Text block.

[Start of section]

[RFC] Unified quantization backend for x86 CPU platforms

@jerryzh168

🚀 The feature, motivation and pitch

Description

Add a unified quantization backend ‘X86’ for x86 CPU platforms. Make it the default PyTorch quantization backend for x86 in place of FBGEMM.
It is implemented by auto selection between FBGEMM and ONEDNN during weight prepacking.

Motivation

The ONEDNN quantization backend takes advantage of features of the latest Intel® CPU products. And it supports more fused ops. It has shown better performance over FBGEMM in many (but not all) cases.
From an API design point of view, it would not be user-friendly if we expose both FBGEMM and ONEDNN backends to end users. In that case, we propose a unified quantization backend named ‘X86’ to combine the goodness of both backends while keep API simple.
In the frontend, users will be using the x86 backend by default for x86 platforms. And in the backend, we decide for them about which kernel to run and hide the details. The selection between different kernels is automatically done during weight prepacking with static information.
Thus, the X86 backend can replace FBGEMM and offer better performance.

Design philosophy

Auto kernel selection between FBGEMM and ONEDNN by simple heuristics without runtime info.

For non-fused ops, choose ONEDNN if it's always better. Otherwise, use simple heuristics to make selection.
For fused ops, from FX quantization, the x86 QEngine suggests the quant fusion patterns statically as how current fbgemm backend or onednn backend does now. The fusion patterns might include those from onednn backend that fbgemm backend doesn't support. If fused op (e.g. conv-add-relu) is always better on ONEDNN than non-fused conv + add-relu on FBGEMM, fused op is exposed. Otherwise, we expose conv + add-relu.
During the runtime, x86 QEngine implements the fused ops by choosing the right kernels, fbgemm or onednn. The decision can be made statically (e.g., conv+add+relu is only available on onednn, then onednn kernel is used.)
For implementation, the X86 backend will follow the QEngine and backend_config API.

Proposed Heuristics

Rules for auto selection between FBGEMM and ONEDNN:

On platforms without VNNI (e.g., Skylake), FBGEMM is always used.
On platforms with VNNI (e.g., Cascade lake, Ice lake, and future platforms):
- For linear, FBGEMM is always used.
- For convolution, FBGEMM is used for depth-wise convolution whose groups > 100; otherwise, ONEDNN is used.
Currently, X86 supports the same fusion patterns as FBGEMM.

For the unified backend, selection occurs during weight prepacking when ‘quantized::conv/linear_prepack’ is called. The prepack function will check hardware info (with or without VNNI) and op parameters and return a proper prepacked weight object accordingly.

[End of section]

Data extract.
[Start of section]

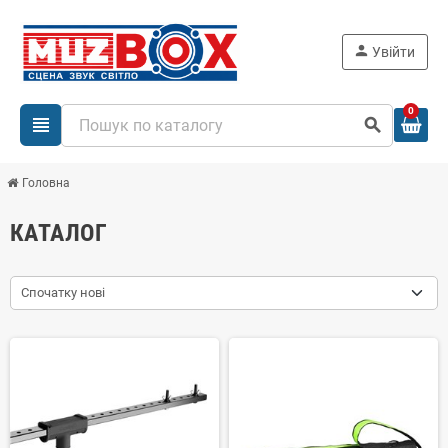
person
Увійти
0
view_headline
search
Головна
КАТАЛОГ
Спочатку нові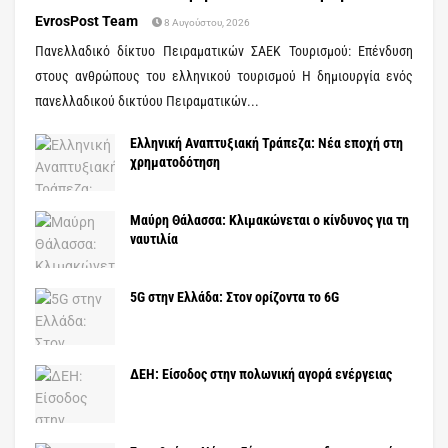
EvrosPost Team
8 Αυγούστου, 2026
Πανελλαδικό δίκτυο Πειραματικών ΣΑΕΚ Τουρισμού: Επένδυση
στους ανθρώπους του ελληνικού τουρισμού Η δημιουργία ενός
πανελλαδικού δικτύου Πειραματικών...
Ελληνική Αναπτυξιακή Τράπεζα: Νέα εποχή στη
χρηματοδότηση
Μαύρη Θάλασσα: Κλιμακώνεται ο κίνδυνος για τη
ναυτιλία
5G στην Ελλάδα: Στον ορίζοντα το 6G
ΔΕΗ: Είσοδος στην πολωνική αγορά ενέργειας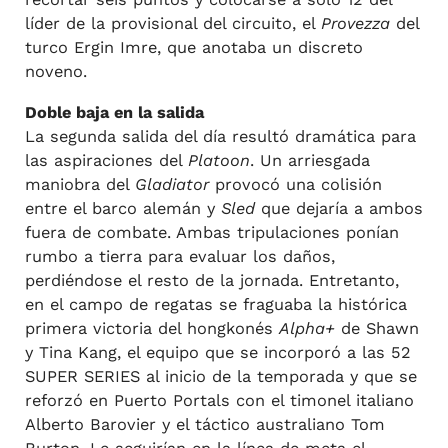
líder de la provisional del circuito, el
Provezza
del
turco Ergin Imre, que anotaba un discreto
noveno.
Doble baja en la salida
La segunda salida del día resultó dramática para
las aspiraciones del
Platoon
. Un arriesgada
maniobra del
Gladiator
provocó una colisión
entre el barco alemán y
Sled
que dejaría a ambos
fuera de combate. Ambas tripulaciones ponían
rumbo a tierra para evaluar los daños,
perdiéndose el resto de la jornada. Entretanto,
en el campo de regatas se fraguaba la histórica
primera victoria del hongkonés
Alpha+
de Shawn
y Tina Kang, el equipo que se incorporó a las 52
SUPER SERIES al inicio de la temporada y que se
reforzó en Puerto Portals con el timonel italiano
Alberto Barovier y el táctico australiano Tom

[End of section]
[Start of section]

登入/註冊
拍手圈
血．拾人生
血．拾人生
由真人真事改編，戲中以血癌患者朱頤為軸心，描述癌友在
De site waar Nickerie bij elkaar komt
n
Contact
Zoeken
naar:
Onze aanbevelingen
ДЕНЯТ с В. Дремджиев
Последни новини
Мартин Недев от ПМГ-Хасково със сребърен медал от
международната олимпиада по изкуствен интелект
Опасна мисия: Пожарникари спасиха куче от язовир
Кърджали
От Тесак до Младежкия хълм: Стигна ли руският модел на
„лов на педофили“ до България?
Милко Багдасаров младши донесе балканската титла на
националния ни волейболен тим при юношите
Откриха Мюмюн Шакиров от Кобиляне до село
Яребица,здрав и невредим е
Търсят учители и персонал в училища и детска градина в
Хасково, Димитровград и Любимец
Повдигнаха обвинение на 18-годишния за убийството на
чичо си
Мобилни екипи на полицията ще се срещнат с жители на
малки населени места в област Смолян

[End of section]

What the exercise asks.
Quote the x86 quantization backend proposal above word for word, starting at "For fused ops, from" and ending at "kernel is used.)".

Final answer.
For fused ops, from FX quantization, the x86 QEngine suggests the quant fusion patterns statically as how current fbgemm backend or onednn backend does now. The fusion patterns might include those from onednn backend that fbgemm backend doesn't support. If fused op (e.g. conv-add-relu) is always better on ONEDNN than non-fused conv + add-relu on FBGEMM, fused op is exposed. Otherwise, we expose conv + add-relu.
During the runtime, x86 QEngine implements the fused ops by choosing the right kernels, fbgemm or onednn. The decision can be made statically (e.g., conv+add+relu is only available on onednn, then onednn kernel is used.)